* QUOTED PASSAGE
<<<<
Using the –cpu-bind argument to mpiexec, MPI ranks and threads can be assigned to run on specific logical processors on the CPUs. For more information about the flags to mpiexec, see Running MPI+OpenMP Applications. Four examples of using mpiexec are given below to show how the cpu-bind=depth, cpu-bind=list, --depth arguments affect where MPI ranks and OpenMP threads are mapped.

Example 1: 2 nodes, 4 ranks/node, 1 thread/rank

mpiexec -n 8 -ppn 4 --depth 1 --cpu-bind=depth <app> <app_args>
  • The -n 8 argument says to use 8 MPI ranks in total and -ppn 4 places 4 ranks per node.
  • The --depth 1 argument says to use 1 logical processor for each MPI rank.
  • The --cpu-bind depth argument says to spread out the ranks in a round robin manner across the logical processors, first putting one rank on the first logical processor of one physical core, and then looping back to put a second one on the second logical processor. This is done such that there's N logical processors for each MPI rank, where N is the value from the --depth argument (so it's 1 in this case).

This is the same as

mpiexec -n 8 -ppn 4 --cpu-bind=list:0:1:2:3 <app> <app_args>
  • The --cpu-bind list argument explicitly lists which logical processor to bind to per node. Each MPI rank is bound to the logical processors that are listed between :. So here, rank 0 to logical processor 0, rank 1 to logical processor 1, etc.
>>>>
* PROBLEM 1
Repeat the records word for word, starting at their first line and ending with the line that contains "La Saga du Tableau Oublié : Découverte".

* INFORMATION
<<<<
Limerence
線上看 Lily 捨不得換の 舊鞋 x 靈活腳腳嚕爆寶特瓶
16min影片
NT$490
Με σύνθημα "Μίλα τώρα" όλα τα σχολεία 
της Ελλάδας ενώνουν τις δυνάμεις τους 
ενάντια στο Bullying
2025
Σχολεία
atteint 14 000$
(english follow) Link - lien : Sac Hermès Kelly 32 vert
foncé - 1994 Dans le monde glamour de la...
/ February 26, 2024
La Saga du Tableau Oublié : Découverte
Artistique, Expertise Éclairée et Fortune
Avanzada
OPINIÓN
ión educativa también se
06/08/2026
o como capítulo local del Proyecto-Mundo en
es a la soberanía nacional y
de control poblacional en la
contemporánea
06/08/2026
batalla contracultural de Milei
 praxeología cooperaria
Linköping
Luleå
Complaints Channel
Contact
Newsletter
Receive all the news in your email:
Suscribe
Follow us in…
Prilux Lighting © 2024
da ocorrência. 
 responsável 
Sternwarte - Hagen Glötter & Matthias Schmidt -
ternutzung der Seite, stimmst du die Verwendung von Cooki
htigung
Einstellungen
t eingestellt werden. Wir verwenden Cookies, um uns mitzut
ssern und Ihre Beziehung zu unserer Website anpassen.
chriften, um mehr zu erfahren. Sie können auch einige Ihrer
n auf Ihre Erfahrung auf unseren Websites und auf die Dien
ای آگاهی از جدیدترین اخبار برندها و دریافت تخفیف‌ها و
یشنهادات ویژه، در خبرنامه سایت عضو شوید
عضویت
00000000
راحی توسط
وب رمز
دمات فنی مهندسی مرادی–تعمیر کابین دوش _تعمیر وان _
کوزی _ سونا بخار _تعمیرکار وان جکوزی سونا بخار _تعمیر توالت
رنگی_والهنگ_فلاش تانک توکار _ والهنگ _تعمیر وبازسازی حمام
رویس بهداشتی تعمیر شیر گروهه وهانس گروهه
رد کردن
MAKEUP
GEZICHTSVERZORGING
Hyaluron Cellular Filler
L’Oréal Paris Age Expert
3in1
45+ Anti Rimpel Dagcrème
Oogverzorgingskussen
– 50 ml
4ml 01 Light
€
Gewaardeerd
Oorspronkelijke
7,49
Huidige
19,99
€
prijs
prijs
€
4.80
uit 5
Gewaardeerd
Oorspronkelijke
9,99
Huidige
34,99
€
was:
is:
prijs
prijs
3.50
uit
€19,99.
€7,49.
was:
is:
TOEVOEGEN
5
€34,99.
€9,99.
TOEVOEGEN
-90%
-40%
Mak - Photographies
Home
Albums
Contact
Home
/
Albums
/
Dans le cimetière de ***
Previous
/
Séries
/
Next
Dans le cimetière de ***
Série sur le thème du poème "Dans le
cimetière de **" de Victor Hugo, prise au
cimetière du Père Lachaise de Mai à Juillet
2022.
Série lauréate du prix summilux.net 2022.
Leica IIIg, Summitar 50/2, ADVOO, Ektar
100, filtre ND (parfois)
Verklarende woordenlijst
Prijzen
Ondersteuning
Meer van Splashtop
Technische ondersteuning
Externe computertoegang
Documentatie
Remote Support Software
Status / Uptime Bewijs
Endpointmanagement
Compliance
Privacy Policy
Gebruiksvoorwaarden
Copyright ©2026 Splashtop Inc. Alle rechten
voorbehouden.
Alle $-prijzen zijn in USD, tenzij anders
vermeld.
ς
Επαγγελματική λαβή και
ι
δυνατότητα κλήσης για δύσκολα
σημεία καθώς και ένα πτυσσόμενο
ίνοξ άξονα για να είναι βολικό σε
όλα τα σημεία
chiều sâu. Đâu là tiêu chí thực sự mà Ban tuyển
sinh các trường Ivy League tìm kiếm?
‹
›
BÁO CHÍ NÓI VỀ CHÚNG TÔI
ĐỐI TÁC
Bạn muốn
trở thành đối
>>>>
* PROBLEM 2
Turn the paragraph of the mpiexec text that begins "Using the" into a shorter list of its main points.

* TASK ANSWER 1
Limerence
線上看 Lily 捨不得換の 舊鞋 x 靈活腳腳嚕爆寶特瓶
16min影片
NT$490
Με σύνθημα "Μίλα τώρα" όλα τα σχολεία 
της Ελλάδας ενώνουν τις δυνάμεις τους 
ενάντια στο Bullying
2025
Σχολεία
atteint 14 000$
(english follow) Link - lien : Sac Hermès Kelly 32 vert
foncé - 1994 Dans le monde glamour de la...
/ February 26, 2024
La Saga du Tableau Oublié : Découverte

* TASK ANSWER 2
- mpiexec's cpu-bind argument can assign MPI ranks and threads to specific logical processors on the CPUs.
- Details on mpiexec flags are in Running MPI+OpenMP Applications.
- Four examples show how cpu-bind=depth, cpu-bind=list and --depth affect where MPI ranks and OpenMP threads are mapped.